There will be an apache module that receives request over http protocol and respond in few milliseconds. It processes input parameters and put it into cache layer as JSON record. (Currently text files are used as cache).
Another asynchronous module reads JSON records, cook them and push them into MongoDB. This avoid latency in http response that might get added because of MongoDB performance degradation.
There will be multiple machines (currently 12) under Load Balancer and would expect 100 M requests per day which would be ~10-15 GB in size measured when JSON records are written in text files.
Basically I am searching for better data ingestion solution.
About using ZeroMQ or RabbitMQ in producer consumer architecture,
Message queues are in memory queues and they might not be able to consume this much data in memory.
Data being consumed in MongoDB is important data and we could not cost loosing it in case message queue goes down / crashes for some reason.
Please suggest.
Looks like in both cases each thread is coupled with its matching thread in the other module (either by a fixed file or offset) - this means that you still get bottlenecked if one of the modules is inherently slower than the other, as the threads of the faster module will become underutilized.

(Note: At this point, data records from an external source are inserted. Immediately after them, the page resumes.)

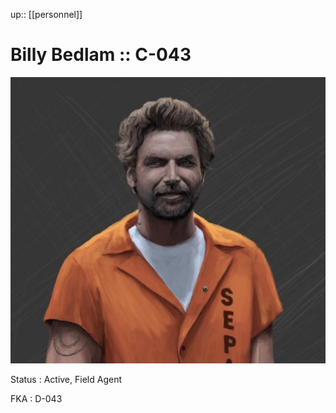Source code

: ---
---
up:: [[personnel]]

# Billy Bedlam :: C-043

<div class="console-image invert">
<img src="/assets/Screenshot 2023-01-06 at 9.30.20 PM.png">
</div>

Status
: Active, Field Agent

FKA
: D-043
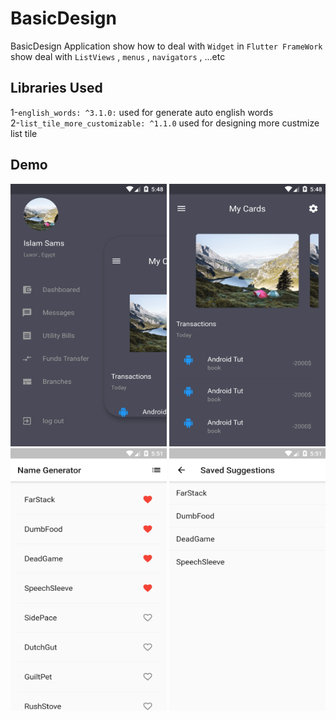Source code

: # BasicDesign
BasicDesign Application show how to deal with `Widget` in  `Flutter FrameWork` <br />
show deal with `ListViews` , `menus` , `navigators` , ...etc

## Libraries Used
1-`english_words: ^3.1.0:`  used for generate auto english words  <br />
2-`list_tile_more_customizable: ^1.1.0` used for designing more custmize list tile <br />


## Demo
<p float="left">
<img src="https://github.com/ShamsEldeenAnd/FlutterDesigns/blob/master/screenshots/screenshot-2020-03-11_23.48.29.877.png" width="250" height="420" />
  <img src="https://github.com/ShamsEldeenAnd/FlutterDesigns/blob/master/screenshots/screenshot-2020-03-11_23.48.47.804.png" width="250" height="420" />
  <img src="https://github.com/ShamsEldeenAnd/FlutterDesigns/blob/master/screenshots/screenshot-2020-03-11_23.51.15.747.png" width="250" height="420" />
    <img src="https://github.com/ShamsEldeenAnd/FlutterDesigns/blob/master/screenshots/screenshot-2020-03-11_23.51.23.291.png" width="250" height="420" />
</p>

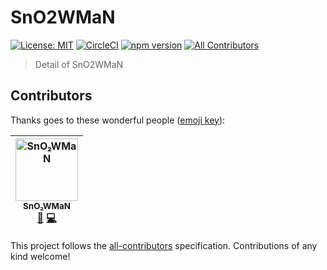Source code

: # SnO2WMaN

[![License: MIT](https://img.shields.io/badge/License-MIT-yellow.svg)](https://opensource.org/licenses/MIT)
[![CircleCI](https://circleci.com/gh/SnO2WMaN/SnO2WMaN.svg?style=svg)](https://circleci.com/gh/SnO2WMaN/SnO2WMaN)
[![npm version](https://badge.fury.io/js/sno2wman.svg)](https://www.npmjs.com/package/sno2wman)
[![All Contributors](https://img.shields.io/badge/all_contributors-1-orange.svg?style=flat-square)](#contributors)

> Detail of SnO2WMaN

## Contributors

Thanks goes to these wonderful people ([emoji key](https://github.com/all-contributors/all-contributors#emoji-key)):

<!-- ALL-CONTRIBUTORS-LIST:START - Do not remove or modify this section -->
<!-- prettier-ignore -->
| [<img src="https://avatars3.githubusercontent.com/u/15155608?v=4" width="100px;" alt="SnO₂WMaN"/><br /><sub><b>SnO₂WMaN</b></sub>](https://sno2wman.graphics/)<br />[📖](https://github.com/SnO2WMaN/SnO2WMaN/commits?author=SnO2WMaN "Documentation") [💻](https://github.com/SnO2WMaN/SnO2WMaN/commits?author=SnO2WMaN "Code") |
| :---: |

<!-- ALL-CONTRIBUTORS-LIST:END -->

This project follows the [all-contributors](https://github.com/all-contributors/all-contributors) specification. Contributions of any kind welcome!
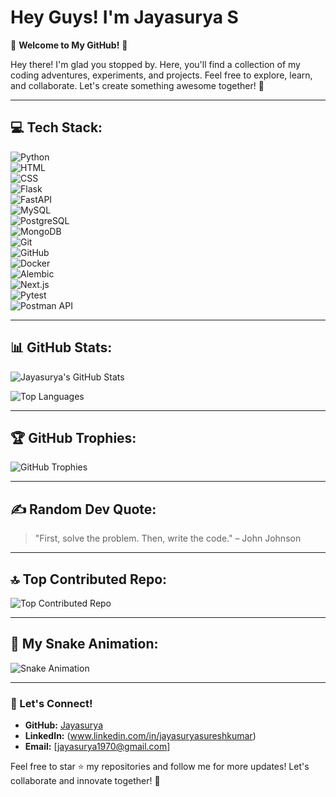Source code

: # Hey Guys! I'm Jayasurya S

🌟 **Welcome to My GitHub!** 🌟

Hey there! I'm glad you stopped by. Here, you'll find a collection of my coding adventures, experiments, and projects. Feel free to explore, learn, and collaborate. Let's create something awesome together! 🚀


---

## 💻 Tech Stack:


![Python](https://img.shields.io/badge/Python-3776AB?style=for-the-badge&logo=python&logoColor=white)  
![HTML](https://img.shields.io/badge/HTML-E34F26?style=for-the-badge&logo=html5&logoColor=white)  
![CSS](https://img.shields.io/badge/CSS-1572B6?style=for-the-badge&logo=css3&logoColor=white)  
![Flask](https://img.shields.io/badge/Flask-000000?style=for-the-badge&logo=flask&logoColor=white)  
![FastAPI](https://img.shields.io/badge/FastAPI-009688?style=for-the-badge&logo=fastapi&logoColor=white)  
![MySQL](https://img.shields.io/badge/MySQL-4479A1?style=for-the-badge&logo=mysql&logoColor=white)  
![PostgreSQL](https://img.shields.io/badge/PostgreSQL-336791?style=for-the-badge&logo=postgresql&logoColor=white)  
![MongoDB](https://img.shields.io/badge/MongoDB-47A248?style=for-the-badge&logo=mongodb&logoColor=white)  
![Git](https://img.shields.io/badge/Git-F05032?style=for-the-badge&logo=git&logoColor=white)  
![GitHub](https://img.shields.io/badge/GitHub-181717?style=for-the-badge&logo=github&logoColor=white)  
![Docker](https://img.shields.io/badge/Docker-2496ED?style=for-the-badge&logo=docker&logoColor=white)  
![Alembic](https://img.shields.io/badge/Alembic-0277BD?style=for-the-badge&logo=alembic&logoColor=white)  
![Next.js](https://img.shields.io/badge/Next.js-000000?style=for-the-badge&logo=next.js&logoColor=white)  
![Pytest](https://img.shields.io/badge/Pytest-0A9EDC?style=for-the-badge&logo=pytest&logoColor=white)  
![Postman API](https://img.shields.io/badge/Postman-FF6C37?style=for-the-badge&logo=postman&logoColor=white)  

---

## 📊 GitHub Stats:

![Jayasurya's GitHub Stats](https://github-readme-stats.vercel.app/api?username=Jayasurya&show_icons=true&theme=radical)

![Top Languages](https://github-readme-stats.vercel.app/api/top-langs/?username=Jayasurya&layout=compact&theme=radical)

---

## 🏆 GitHub Trophies:

![GitHub Trophies](https://github-profile-trophy.vercel.app/?username=Jayasurya&theme=radical)

---

## ✍️ Random Dev Quote:

> "First, solve the problem. Then, write the code." – John Johnson

---

## 🔝 Top Contributed Repo:

![Top Contributed Repo](https://github-contributor-stats.vercel.app/api?username=Jayasurya)

---

## 🎨 My Snake Animation:

![Snake Animation](https://github.com/Jayasurya/Jayasurya/blob/output/github-contribution-grid-snake.svg)

---

### 🚀 Let's Connect!

- **GitHub:** [Jayasurya](https://github.com/Jayasurya28)
- **LinkedIn:** (www.linkedin.com/in/jayasuryasureshkumar)
- **Email:** [jayasurya1970@gmail.com]

Feel free to star ⭐ my repositories and follow me for more updates! Let's collaborate and innovate together! 🚀
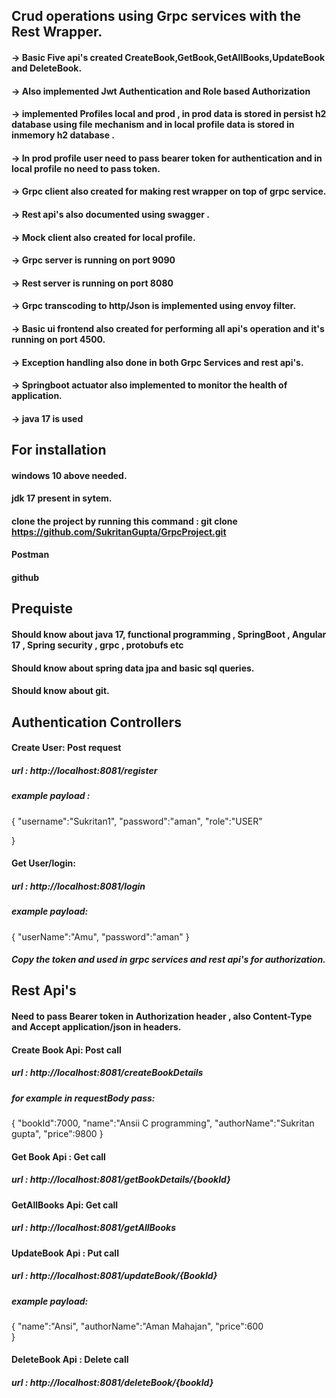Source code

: ## Crud operations using Grpc services with the Rest Wrapper.
#### -> Basic Five api's created CreateBook,GetBook,GetAllBooks,UpdateBook and DeleteBook.
#### -> Also implemented Jwt Authentication and Role based Authorization 
#### -> implemented Profiles local and prod , in prod data is stored in persist h2 database using file mechanism and in local profile data is stored in inmemory h2 database .
#### -> In prod profile user need to pass bearer token for authentication and in local profile no need to pass token.
#### -> Grpc client also created for making rest wrapper on top of grpc service.
#### -> Rest api's also documented using swagger .
#### -> Mock client also created for local profile.
#### -> Grpc server is running on port 9090
#### -> Rest server is running on port 8080 
#### -> Grpc transcoding to http/Json is implemented using envoy filter.
#### -> Basic ui frontend also created for performing all api's operation and it's running on port 4500.
#### -> Exception handling also done in both Grpc Services and rest api's.
#### -> Springboot actuator also implemented to monitor the health of application.
#### -> java 17 is used 

## For installation 
#### windows 10 above needed.
#### jdk 17 present in sytem.
#### clone the project by running this command : git clone https://github.com/SukritanGupta/GrpcProject.git
#### Postman
#### github 

## Prequiste 
#### Should know about java 17, functional programming , SpringBoot , Angular 17 , Spring security , grpc , protobufs etc
#### Should know about spring data jpa and basic sql queries.
#### Should know about git.

## Authentication Controllers
#### Create User: Post request
##### url : http://localhost:8081/register 
##### example payload  : 
{
    "username":"Sukritan1",
    "password":"aman",
    "role":"USER"
  
}
#### Get User/login: 
##### url : http://localhost:8081/login
##### example payload: 
{
   "userName":"Amu",
    "password":"aman"
}
##### Copy the token and used in grpc services and rest api's for authorization.

## Rest Api's 
#### Need to pass Bearer token in Authorization header , also Content-Type and Accept application/json in headers.
#### Create Book Api:  Post call
##### url : http://localhost:8081/createBookDetails 
##### for example in requestBody pass: 
#####  
{
    "bookId":7000,
    "name":"Ansii C programming",
    "authorName":"Sukritan gupta",
    "price":9800
}
#### Get Book Api : Get call
##### url : http://localhost:8081/getBookDetails/{bookId} 

#### GetAllBooks Api: Get call
##### url : http://localhost:8081/getAllBooks

#### UpdateBook Api : Put call 
##### url : http://localhost:8081/updateBook/{BookId} 
##### example payload: 
{
  "name":"Ansi",
    "authorName":"Aman Mahajan",
    "price":600  
}

#### DeleteBook Api : Delete call 
##### url : http://localhost:8081/deleteBook/{bookId} 


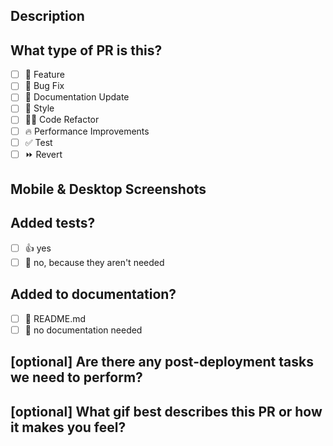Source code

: ## Description


## What type of PR is this?

- [ ] 🍕 Feature
- [ ] 🐛 Bug Fix
- [ ] 📝 Documentation Update
- [ ] 🎨 Style
- [ ] 🧑‍💻 Code Refactor
- [ ] 🔥 Performance Improvements
- [ ] ✅ Test
- [ ] ⏩ Revert

## Mobile & Desktop Screenshots


## Added tests?

- [ ] 👍 yes
- [ ] 🙅 no, because they aren't needed

## Added to documentation?

- [ ] 📜 README.md
- [ ] 🙅 no documentation needed

## [optional] Are there any post-deployment tasks we need to perform?


## [optional] What gif best describes this PR or how it makes you feel?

Instead, you can use tasks queue (or similar solutions to the multiple producers - multiple consumers problem), and let each thread choose from any available tasks once it becomes free. This will allow you greater freedom in balancing the number of threads in each module. If the front end http module for e.g. is 2x faster than the backend processing, you can spawn 2x more backend threads.
The "price" is that you'll need to maintain the shared queue safely (locking etc..) and make sure it's done efficiently and with no deadlocks.

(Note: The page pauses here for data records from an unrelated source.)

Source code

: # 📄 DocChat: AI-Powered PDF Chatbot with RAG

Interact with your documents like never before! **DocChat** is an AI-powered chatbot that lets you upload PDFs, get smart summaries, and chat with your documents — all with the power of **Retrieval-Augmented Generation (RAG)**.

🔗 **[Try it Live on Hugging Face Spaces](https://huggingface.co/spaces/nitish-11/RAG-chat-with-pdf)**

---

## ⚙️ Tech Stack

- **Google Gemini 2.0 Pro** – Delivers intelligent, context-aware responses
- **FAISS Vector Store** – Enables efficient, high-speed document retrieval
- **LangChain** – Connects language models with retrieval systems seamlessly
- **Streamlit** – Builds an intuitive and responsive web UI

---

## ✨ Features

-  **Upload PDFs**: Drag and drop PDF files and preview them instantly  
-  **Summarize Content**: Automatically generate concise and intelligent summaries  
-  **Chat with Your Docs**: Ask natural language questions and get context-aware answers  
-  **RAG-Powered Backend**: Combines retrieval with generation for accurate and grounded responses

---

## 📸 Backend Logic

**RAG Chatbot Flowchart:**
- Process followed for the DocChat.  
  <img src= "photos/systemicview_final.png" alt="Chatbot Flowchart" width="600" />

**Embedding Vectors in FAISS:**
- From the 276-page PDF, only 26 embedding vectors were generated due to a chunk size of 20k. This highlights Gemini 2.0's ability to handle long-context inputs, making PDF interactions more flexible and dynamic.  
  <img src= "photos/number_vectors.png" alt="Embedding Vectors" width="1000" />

you can use something like RabbitMQ or ZeroMQ for this kind of thing and use bulk data inserts into your database, or scale out to other servers as needed.
You create HTTP receiver threads to receive the data to be recorded, pushing the incoming data to a receive queue in memory. You create a single database writer thread that does nothing else but takes all received data queued in memory (by the receiver threads), converts them to a single database INSERT with multiple rows, sends them in a single transaction, and after the transaction is done, it goes back to the queue for another batch of received data (the queue collected the data while the previous transaction was in progress). Sending multiple INSERT transactions in parallel to a single database table can result in higher throughput only in special cases, that's the reason why a single writer thread is usually a good choice. Batching together multiple INSERTs into a single transaction will make a much better use of the limited I/O capabilities of HDDs.